Das Zoologische Museum der Universität Zürich



Von kleinen und großen Tieren Museen gibt es viele – auch in der Schweiz. Museen, in denen Kinder große Augen bekommen, mit Freude die Ausstellungsstücke bewundern, selbst aktiv werden und gar nicht mehr gehen wollen, sind hingegen eher selten. Das Zoologische Museum der Universität Zürich ist eine dieser rühmlichen Ausnahmen. Deshalb sollte man sich auch nicht wundern, wenn man vormittags auf Gruppen aus Schulen und Kindergärten trifft, die eifrig zwischen den Tischen und Vitrinen umherwuseln, Fragebögen ausfüllen oder Wassertiere untersuchen. Es ist eben ein Erlebnismuseum, das nicht nur älteres Publik anspricht. Als wir an einem Montag kurz vor Mittag in das Zoologische Museum kommen, ist noch eine Klasse da, die sich über die Fauna der Schweiz und der Erde informieren lässt. Vor allem die Insekten, Krebse, Spinnen und Muscheln haben es den Kindern angetan. Sie stehen um die etwas ungewöhnlichen Schaukästen und warteten darauf, endlich selbst durch die Mikroskope gucken zu können.

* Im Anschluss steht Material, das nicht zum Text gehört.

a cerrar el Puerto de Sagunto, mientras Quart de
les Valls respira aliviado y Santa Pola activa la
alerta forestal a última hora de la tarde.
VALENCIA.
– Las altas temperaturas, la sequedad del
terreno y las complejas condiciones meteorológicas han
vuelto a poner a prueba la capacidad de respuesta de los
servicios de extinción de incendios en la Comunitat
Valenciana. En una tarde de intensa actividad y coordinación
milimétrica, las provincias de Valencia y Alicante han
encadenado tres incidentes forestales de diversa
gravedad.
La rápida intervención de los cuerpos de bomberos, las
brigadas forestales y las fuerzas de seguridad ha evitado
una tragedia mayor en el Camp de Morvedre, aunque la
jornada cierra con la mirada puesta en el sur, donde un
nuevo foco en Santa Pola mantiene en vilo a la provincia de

Normalerweise hat man diese Tiere nicht gerne in der Wohnung und auch sonst sind die meisten Insekten eher lästig oder man ekelt sich vor ihnen. Durch das Mikroskop betrachtet, das man rund um die Glaskästen schieben kann, sieht man sie – durchaus wörtlich gemeint – mit ganz anderen Augen. Die vielen kleinen Details, die erst dank der vielfachen Vergrößerung deutlich werden, sind faszinierend. Das gilt auch für die Schnecken und Muscheln, die in der Schweiz heimisch sind. Etwas größer und ohne optische Hilfe perfekt zu sehen sind die anderen Schaustücke in dem Züricher Museum. Vom Quassenflosser Latimeria als zoologisch wichtiges Tier, über Hasen, Nagetiere, Insektenfresser, Fische, die man sich per Touchscreen auf den Bildschirm holen kann, Fledermäuse, Vogel und Reptilien, bis hin zu Tieren der Eiszeit, Raubtieren, Paarhufern und Großtieren sind im Erdgeschoss des Hauses zu sehen. Die Informationstafeln sind kindgerecht aufgebaut und damit leicht verständlich. Die Möglichkeit, sich im Audivisionsbereich Filme und Tonbildschauen anzusehen, ergänzt die Ausstellung. Mitten im Raum stehen zudem Arbeitstische, an denen die Schüler eifrig ihre Ergebnisse zusammentragen. Viele kommen gerade aus der Bibliothek, in der man ganz in Ruhe sein Wissen vertiefen kann. Auf Weltreise geht es im Untergeschoss des Zoologischen Museums.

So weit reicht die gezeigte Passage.